The School Board agreed 4-3 to start school on Aug. 10, 2020, despite pleas from south county parents who objected to the early start, the earliest allowed by the state. The parents said the early date interfered with Northeastern sleepaway camp and family vacation schedules and started school when it was too hot outside for children to play.
“I’m speaking on behalf of hundreds, even thousands,” parent Paige Axel of Delray Beach said. “As little as one extra week [later] would address all the concerns.”
But advocates for the school district’s lowest-paid workers, including bus drivers and cafeteria staff, argued a later start date would create a gap in pay for workers who desperately need the money.

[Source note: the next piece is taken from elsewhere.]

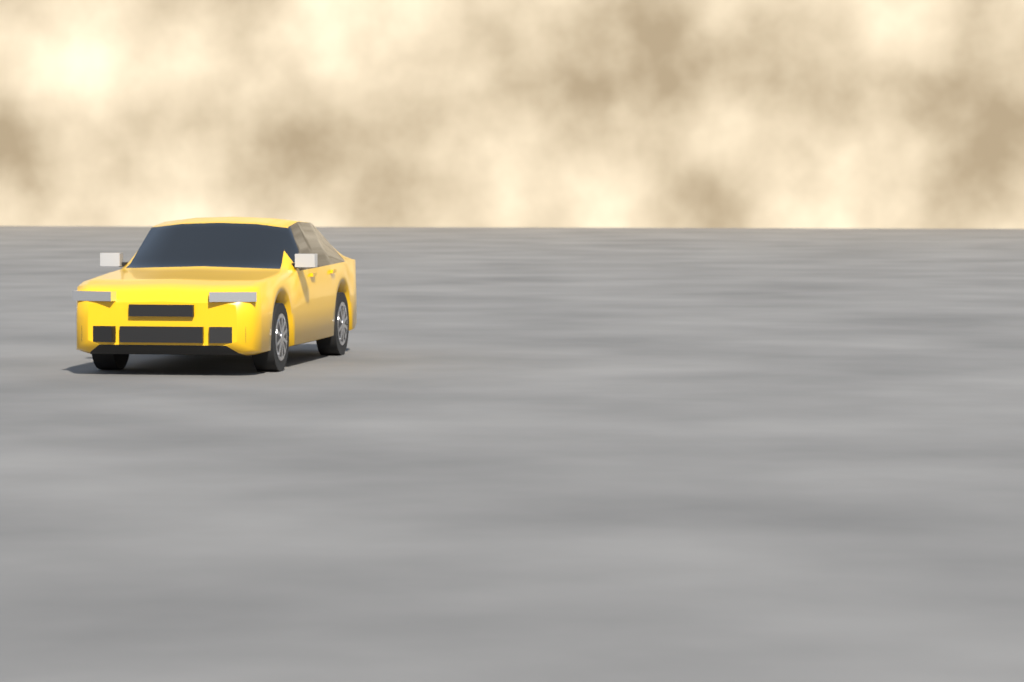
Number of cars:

These hourly employees don’t get paid over the summer and must wait until school reopens in the fall to earn their next paycheck.
“The hardship is on them,” said Ronald Laporte, an organizer for the SEIU, a government employees’ union. “They are struggling very much to take care of their kids.”

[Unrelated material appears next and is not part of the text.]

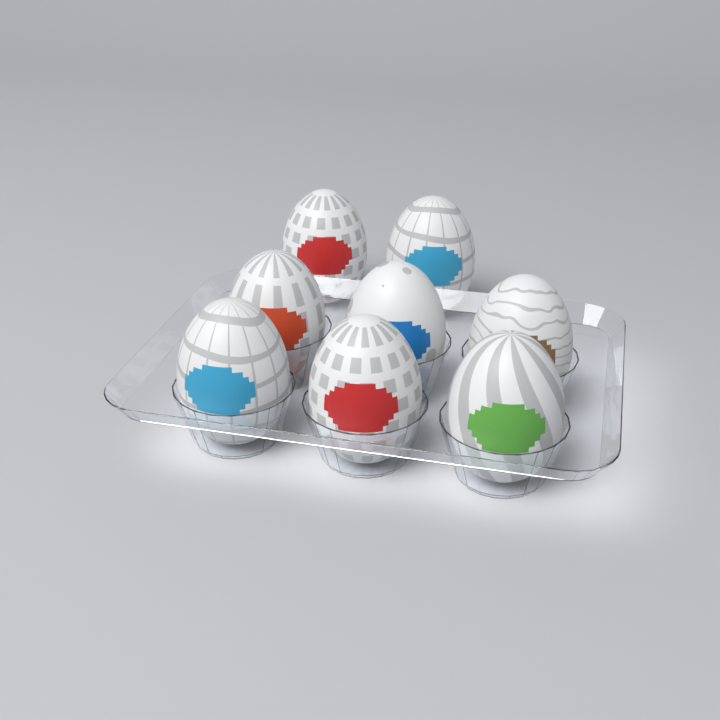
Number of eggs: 8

This year, Palm Beach County schools will open to students on Aug. 12. In Broward, school will start on Aug. 14; in Miami-Dade, on Aug. 19.

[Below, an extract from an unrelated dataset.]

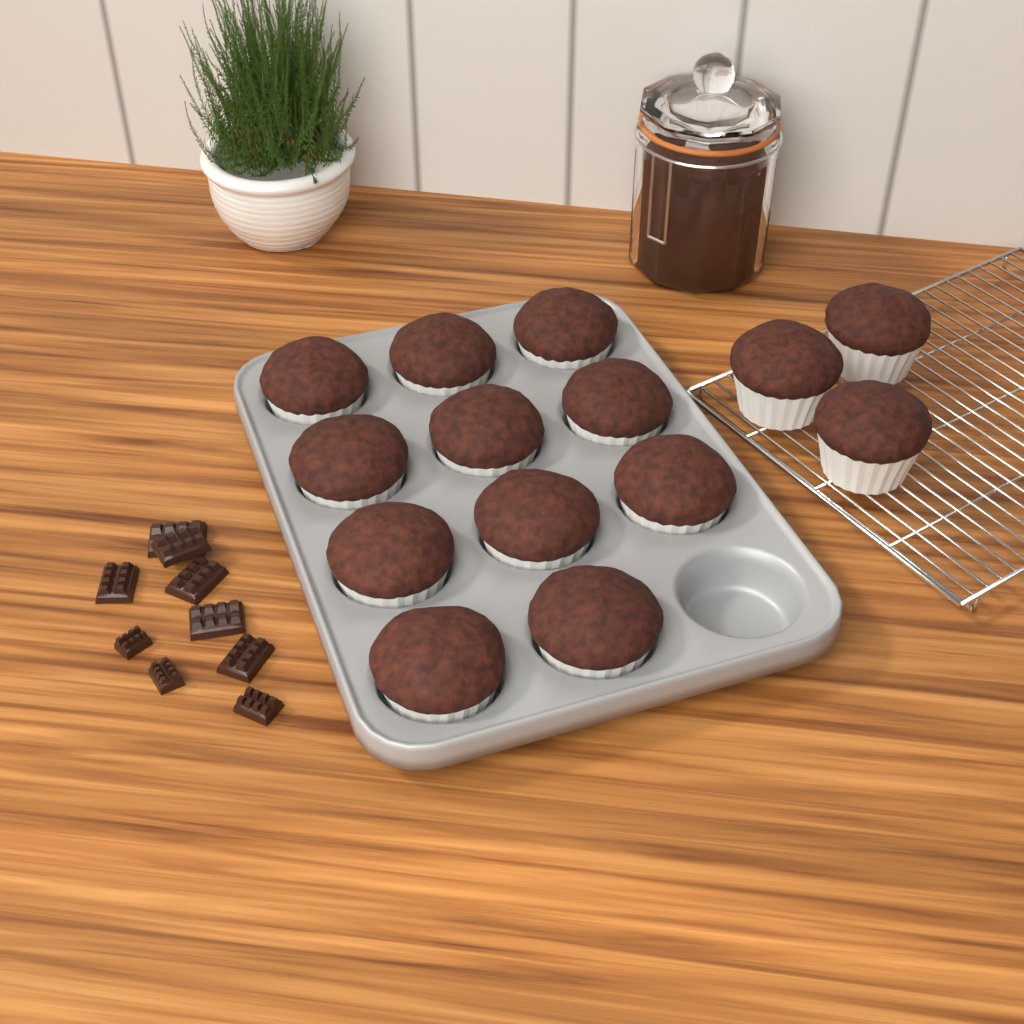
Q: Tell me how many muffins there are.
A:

For Palm Beach County, Aug. 10, 2020, will be the earliest start date since 2005.
School Board member Chuck Shaw called the parents arguing for a later start date “special interests” whom the district did not need to cater to.
“This is an issue that is somewhat unique to South Florida,” Shaw said about the conflict with northern sleepaway camps, which typically end in mid- to late August.
Board member Erica Whitfield said she was saddened that the parents were pressuring school board members to accommodate them.
“This conversation physically hurts me,” Whitfield said. “You want me to vote to take food away from” the workers.
But board member Marcia Andrews said district staff should have worked harder to brainstorm ways to accommodate the many interests that need to be pleased as the school district plans its calendars. She wanted Veterans Day as a day off for students, which staff said could not be done in 2020.
“It was a slap in the face,” Andrews said. “I was embarrassed.”
Vicki Evan-Pare, the Palm Beach County school district’s director of employee and labor relations, said her committee of school staff tried an assortment of ways to get school to start later after the School Board sent the proposed calendars back in April. But she said it was impossible to balance the number of days in each semester and accommodate every interest group that is invested in school scheduling.
She said high school principals emphasized the importance of first semester ending before winter break so teens don’t have to take their end-of-semester exams after a two-week vacation. This forces an August opening, which gets pushed earlier and earlier by the increasing number of days off in the first semester, such as Jewish holidays and a week off for Thanksgiving, which started in 2017.
Starting later than Aug. 10 also poses a problem for the school district’s lowest-paid workers, such as bus drivers and maintenance staff, who would have to go 10 weeks without a paycheck instead of eight. They earn $10.25 an hour, Evans-Pare said.
In 2020, school also will close for two election days: Aug. 25 and Nov. 3. Schools serve as polling places, and the district maintains that students and voters should not mix for security reasons.
In a separate vote, the board agreed unanimously to take another look at the 2021-22 calendar. The staff’s proposal had also called for the first day of school to be Aug. 10 in 2021.